Only the images get left out; everything else in the records is to be transcribed exactly.

────────────────────────────────────────

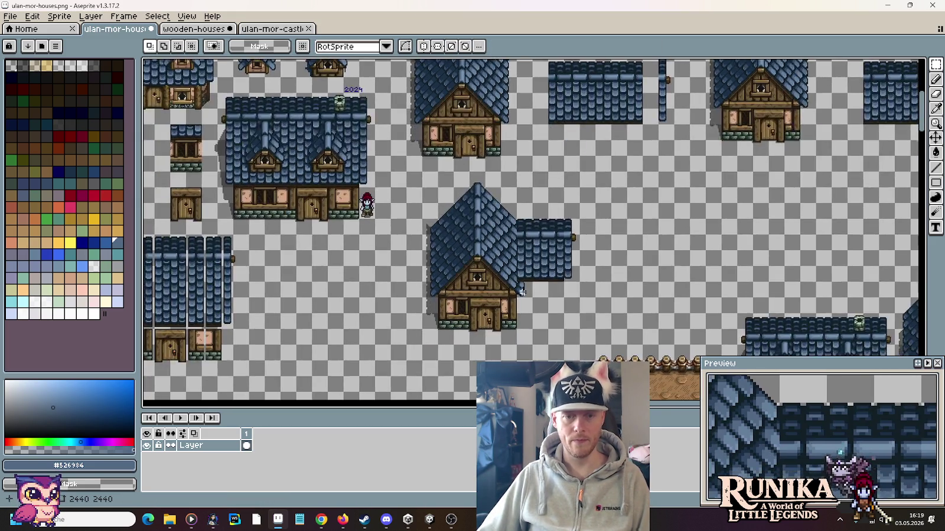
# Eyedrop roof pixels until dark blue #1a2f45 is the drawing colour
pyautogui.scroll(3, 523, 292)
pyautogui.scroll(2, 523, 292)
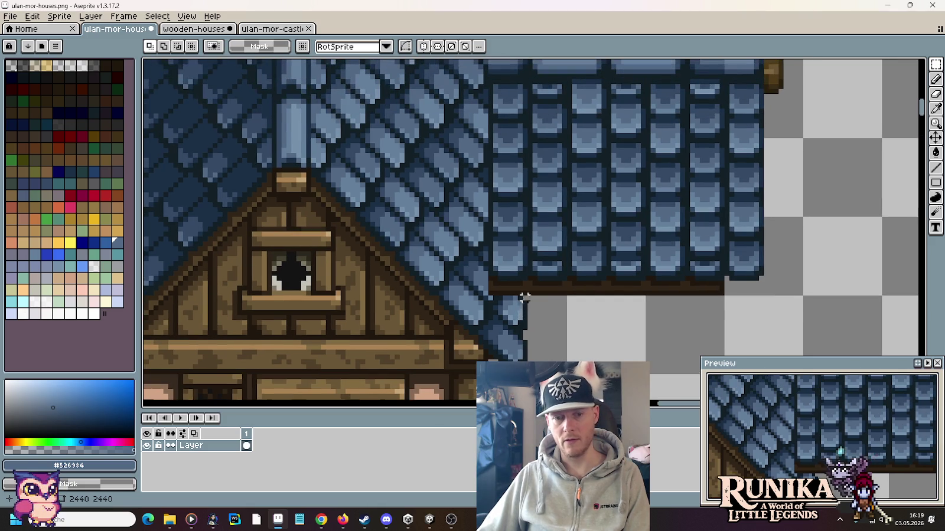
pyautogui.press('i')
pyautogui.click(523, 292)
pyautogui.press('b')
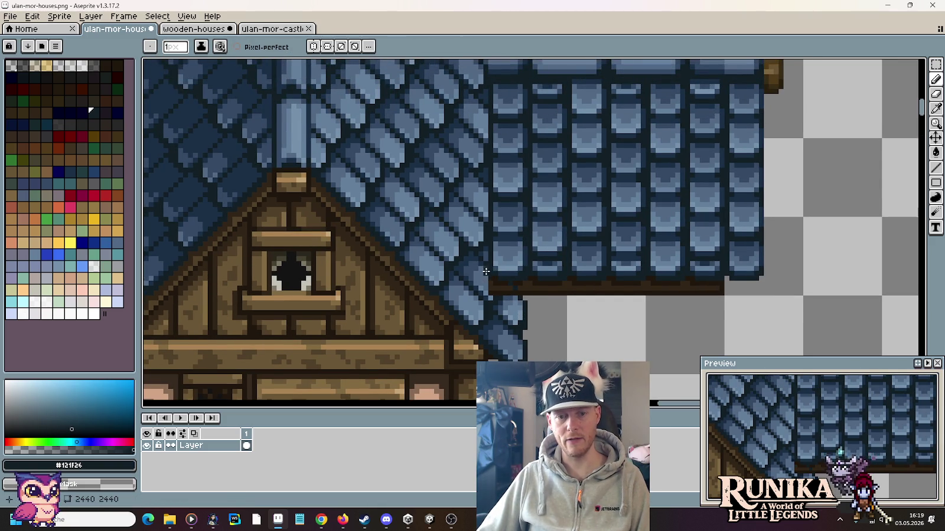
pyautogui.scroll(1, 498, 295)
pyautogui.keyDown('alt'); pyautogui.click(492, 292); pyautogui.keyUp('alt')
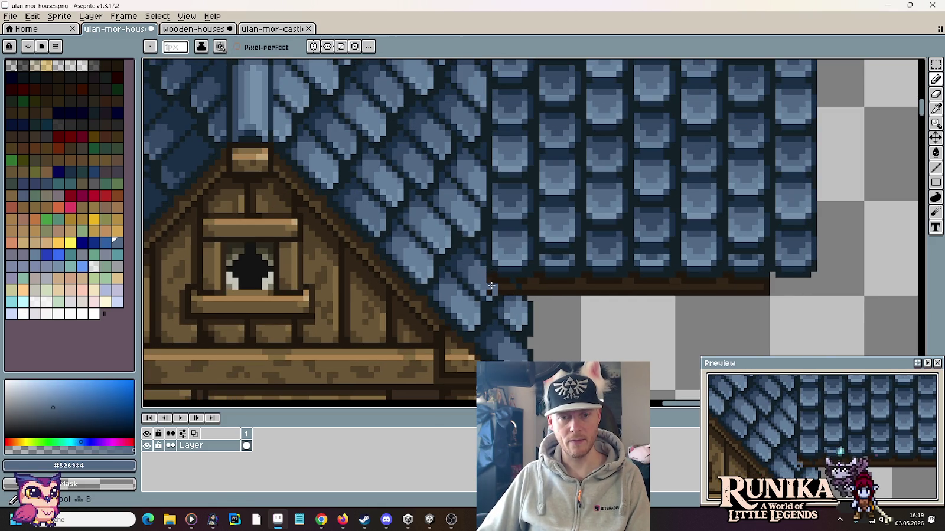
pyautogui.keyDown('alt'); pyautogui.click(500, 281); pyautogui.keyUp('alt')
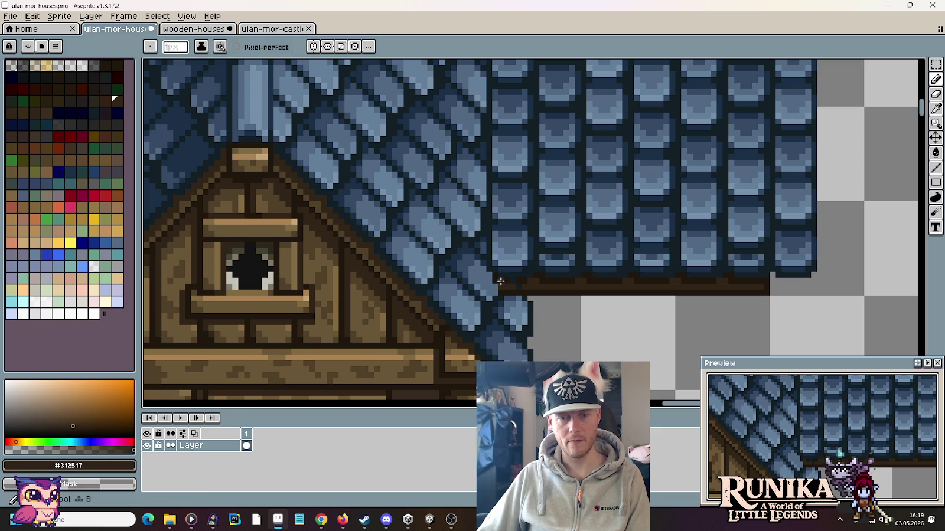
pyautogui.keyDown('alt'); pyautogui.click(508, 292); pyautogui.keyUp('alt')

────────────────────────────────────────

**Response to the exercise**
# Eyedrop roof pixels until dark blue #1a2f45 is the drawing colour
pyautogui.scroll(3, 523, 292)
pyautogui.scroll(2, 523, 292)
pyautogui.press('i')
pyautogui.click(523, 292)
pyautogui.press('b')
pyautogui.scroll(1, 498, 295)
pyautogui.keyDown('alt'); pyautogui.click(492, 292); pyautogui.keyUp('alt')
pyautogui.keyDown('alt'); pyautogui.click(500, 281); pyautogui.keyUp('alt')
pyautogui.keyDown('alt'); pyautogui.click(508, 292); pyautogui.keyUp('alt')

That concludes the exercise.